Methods: In the rodent model, male Wistar rats (250 g) were gavage fed with either 1.2 ml of tap water control (CTL) or 0.26 g Fortetropin for 8 days. Then rats participated in a unilateral plantarflexion exercise bout. Nonexercised and exercised limbs were harvested at 180 minutes following and analyzed for gene and protein expression relative to mammalian target of rapamycin (mTOR) and ubiquitin signaling. For the human model, 45 (of whom 37 completed the study), resistance-trained college-aged males were divided equally into 3 groups receiving a placebo macronutrient matched control, 6.6 or 19.8 g of Fortetropin supplementation during 12 weeks of resistance training. Lean mass, muscle thickness, and lower and upper body strength were measured before and after 12 weeks of training.

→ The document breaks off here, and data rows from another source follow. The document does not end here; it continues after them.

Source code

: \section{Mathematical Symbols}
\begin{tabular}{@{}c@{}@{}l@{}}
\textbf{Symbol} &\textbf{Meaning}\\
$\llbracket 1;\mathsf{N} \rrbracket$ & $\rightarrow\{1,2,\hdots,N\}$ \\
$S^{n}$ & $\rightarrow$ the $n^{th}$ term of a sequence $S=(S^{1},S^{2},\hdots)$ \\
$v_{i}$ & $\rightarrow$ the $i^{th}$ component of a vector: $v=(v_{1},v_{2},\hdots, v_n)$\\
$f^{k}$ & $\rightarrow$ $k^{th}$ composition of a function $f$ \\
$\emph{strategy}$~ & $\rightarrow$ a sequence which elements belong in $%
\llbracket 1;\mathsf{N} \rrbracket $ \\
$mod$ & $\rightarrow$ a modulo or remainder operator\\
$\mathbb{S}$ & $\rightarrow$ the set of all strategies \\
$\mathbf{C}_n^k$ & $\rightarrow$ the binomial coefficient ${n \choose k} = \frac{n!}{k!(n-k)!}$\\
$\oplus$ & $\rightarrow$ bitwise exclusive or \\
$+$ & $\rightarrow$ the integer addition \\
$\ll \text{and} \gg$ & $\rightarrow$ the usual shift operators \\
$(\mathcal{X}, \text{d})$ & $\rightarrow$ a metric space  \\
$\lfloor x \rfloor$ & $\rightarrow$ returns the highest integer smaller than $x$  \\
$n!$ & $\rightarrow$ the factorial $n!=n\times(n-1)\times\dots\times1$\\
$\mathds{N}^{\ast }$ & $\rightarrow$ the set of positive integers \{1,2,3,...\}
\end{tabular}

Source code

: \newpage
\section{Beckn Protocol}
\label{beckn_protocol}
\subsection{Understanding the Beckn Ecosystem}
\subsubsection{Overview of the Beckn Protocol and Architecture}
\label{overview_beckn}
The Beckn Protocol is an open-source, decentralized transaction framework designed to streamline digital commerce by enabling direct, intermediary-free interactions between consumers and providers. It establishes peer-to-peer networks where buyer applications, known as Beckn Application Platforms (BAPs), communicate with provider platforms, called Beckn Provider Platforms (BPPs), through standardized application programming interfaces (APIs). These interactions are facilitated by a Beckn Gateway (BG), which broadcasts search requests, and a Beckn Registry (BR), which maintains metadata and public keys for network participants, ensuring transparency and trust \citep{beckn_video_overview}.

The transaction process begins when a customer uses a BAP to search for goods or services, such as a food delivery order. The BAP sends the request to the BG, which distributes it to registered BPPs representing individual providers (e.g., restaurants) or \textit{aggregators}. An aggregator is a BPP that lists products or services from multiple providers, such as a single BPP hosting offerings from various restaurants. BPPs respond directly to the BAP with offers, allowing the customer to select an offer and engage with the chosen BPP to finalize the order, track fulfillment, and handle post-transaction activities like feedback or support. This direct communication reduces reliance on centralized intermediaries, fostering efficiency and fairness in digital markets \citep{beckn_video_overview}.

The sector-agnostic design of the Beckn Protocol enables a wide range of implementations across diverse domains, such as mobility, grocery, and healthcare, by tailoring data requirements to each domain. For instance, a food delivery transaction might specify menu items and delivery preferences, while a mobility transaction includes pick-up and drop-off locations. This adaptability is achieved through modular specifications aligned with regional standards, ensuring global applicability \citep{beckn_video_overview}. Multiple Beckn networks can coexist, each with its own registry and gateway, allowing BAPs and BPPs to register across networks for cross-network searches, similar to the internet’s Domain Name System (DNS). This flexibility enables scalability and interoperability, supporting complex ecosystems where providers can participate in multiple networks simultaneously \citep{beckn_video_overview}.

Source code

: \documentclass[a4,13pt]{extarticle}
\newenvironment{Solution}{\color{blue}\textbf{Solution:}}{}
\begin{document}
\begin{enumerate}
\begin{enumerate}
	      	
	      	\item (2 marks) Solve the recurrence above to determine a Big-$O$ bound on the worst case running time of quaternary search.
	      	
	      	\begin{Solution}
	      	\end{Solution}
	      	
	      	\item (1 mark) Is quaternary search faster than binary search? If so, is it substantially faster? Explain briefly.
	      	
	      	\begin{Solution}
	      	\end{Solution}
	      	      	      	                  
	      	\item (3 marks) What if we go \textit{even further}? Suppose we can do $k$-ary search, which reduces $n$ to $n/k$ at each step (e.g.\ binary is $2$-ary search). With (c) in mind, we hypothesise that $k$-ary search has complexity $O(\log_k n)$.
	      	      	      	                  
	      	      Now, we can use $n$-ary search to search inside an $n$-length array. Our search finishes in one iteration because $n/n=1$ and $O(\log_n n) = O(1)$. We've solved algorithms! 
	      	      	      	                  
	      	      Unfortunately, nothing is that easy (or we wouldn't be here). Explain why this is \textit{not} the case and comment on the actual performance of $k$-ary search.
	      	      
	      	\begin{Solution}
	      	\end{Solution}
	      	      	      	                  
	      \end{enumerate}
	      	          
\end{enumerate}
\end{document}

Results: The human study results indicated a Group × Time effect (p ≤ 0.05) for lean mass in which the 6.6 g (+1.7 kg) and 19.8 g (+1.68 kg) but not placebo (+0.6 kg) groups increased lean mass. Similarly, there was a Group × Time effect for muscle thickness (p ≤ 0.05), which increased in the experimental groups only. All groups increased equally in bench press and leg press strength. In the rodent model, a main effect for exercise (p ≤ 0.05) in which the control plus exercise but not Fortetropin plus exercise increased both ubiquitin monomer protein expression and polyubiquitination. mTOR signaling was elevated to a greater extent in the Fortetropin exercising conditions as indicated by greater phosphorylation status of 4EBP1, rp6, and p70S6K for both exercising conditions.
Conclusions: Fortetropin supplementation increases lean body mass (LBM) and decreases markers of protein breakdown while simultaneously increasing mTOR signaling.
Keywords: bioactive compounds; body composition; exercise; sports nutrition; supplements and functional foods.